INFORMATION SHOWN Start Marker

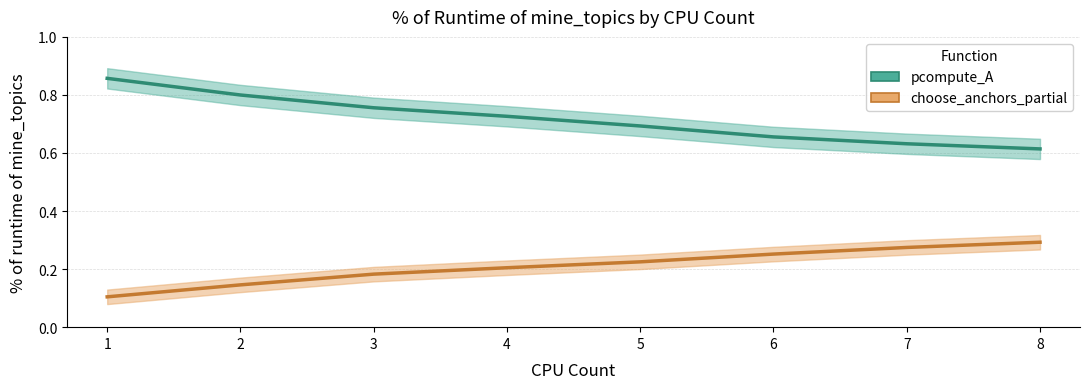

At how many categories does at least one series exceed 0?

8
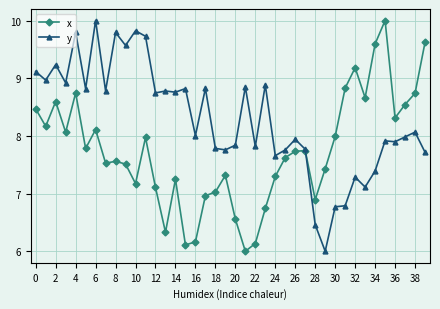

True or false: x has more than 1 interior local peaks.

True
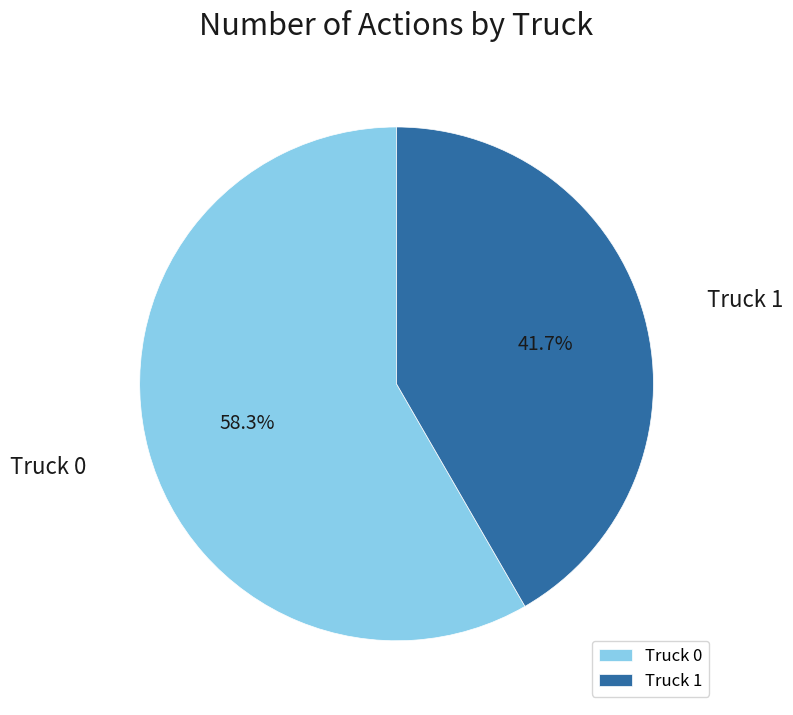

How many slices are in this pie chart?

2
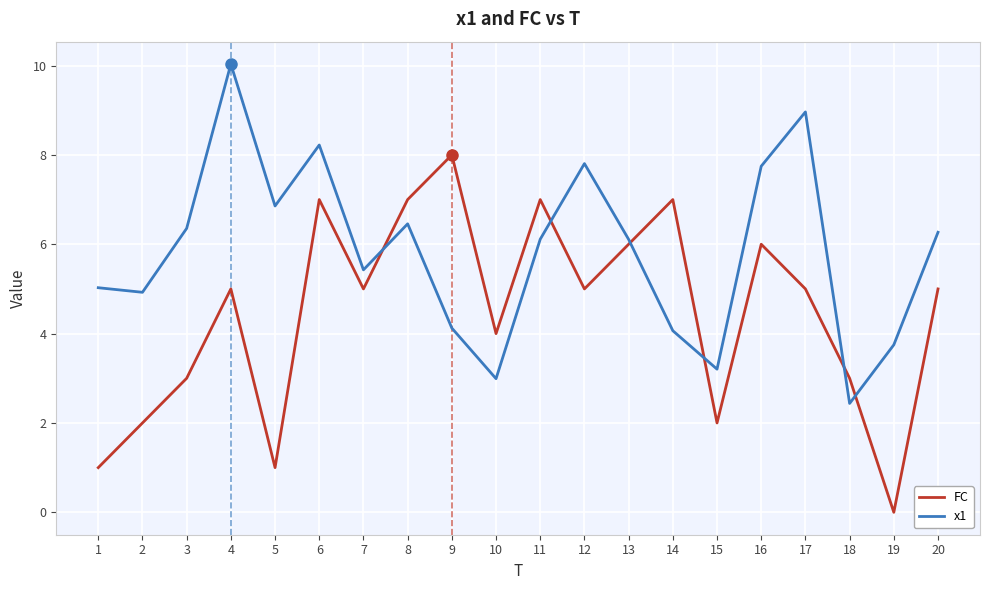

After their last crossing, which series has the higher values: x1 or FC?

x1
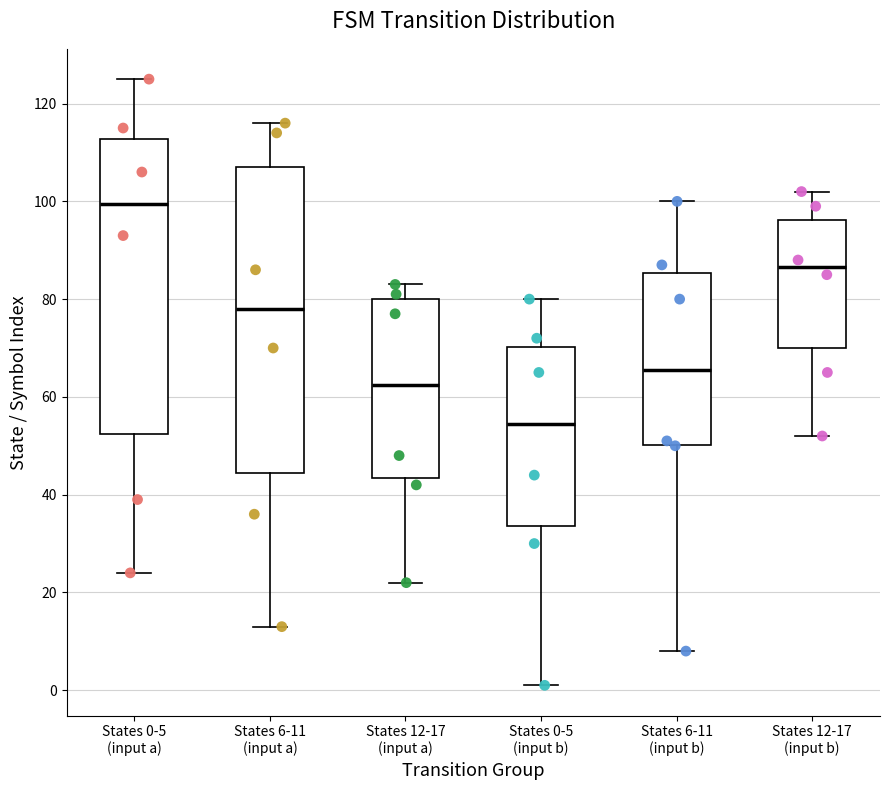

Reading left to right, read every box against the y-axis: the position of its median line, the range the box covers, and the ends of its whiskers. The values are not printed on the chart, so give them approximately, as read against the axis.

States 0-5 (input a): median 100, box 52 to 112, whiskers 24 to 126
States 6-11 (input a): median 78, box 44 to 108, whiskers 14 to 116
States 12-17 (input a): median 62, box 44 to 80, whiskers 22 to 84
States 0-5 (input b): median 54, box 34 to 70, whiskers 2 to 80
States 6-11 (input b): median 66, box 50 to 86, whiskers 8 to 100
States 12-17 (input b): median 86, box 70 to 96, whiskers 52 to 102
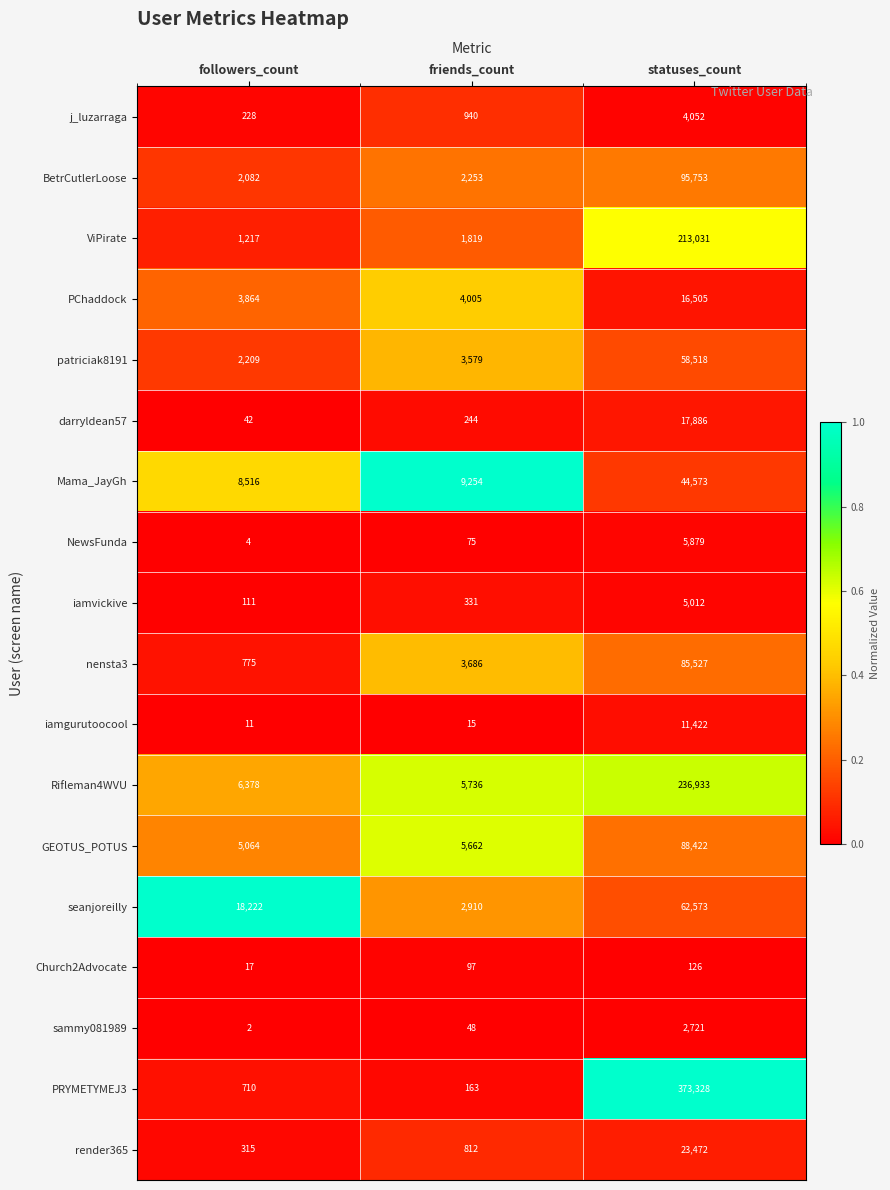

Which series has the largest total across all categories?

PRYMETYMEJ3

INFORMATION SHOWN End Marker

### [EXERCISE DETAILS]
Quote the lines word for word, everything from the line containing "True or false: x" down to the line containing "Reading left to", including both. Omit the pictures from your answer.

### [EXPECTED ANSWER]
True or false: x has more than 1 interior local peaks.

True

How many slices are in this pie chart?

2

After their last crossing, which series has the higher values: x1 or FC?

x1

Reading left to right, read every box against the y-axis: the position of its median line, the range the box covers, and the ends of its whiskers. The values are not printed on the chart, so give them approximately, as read against the axis.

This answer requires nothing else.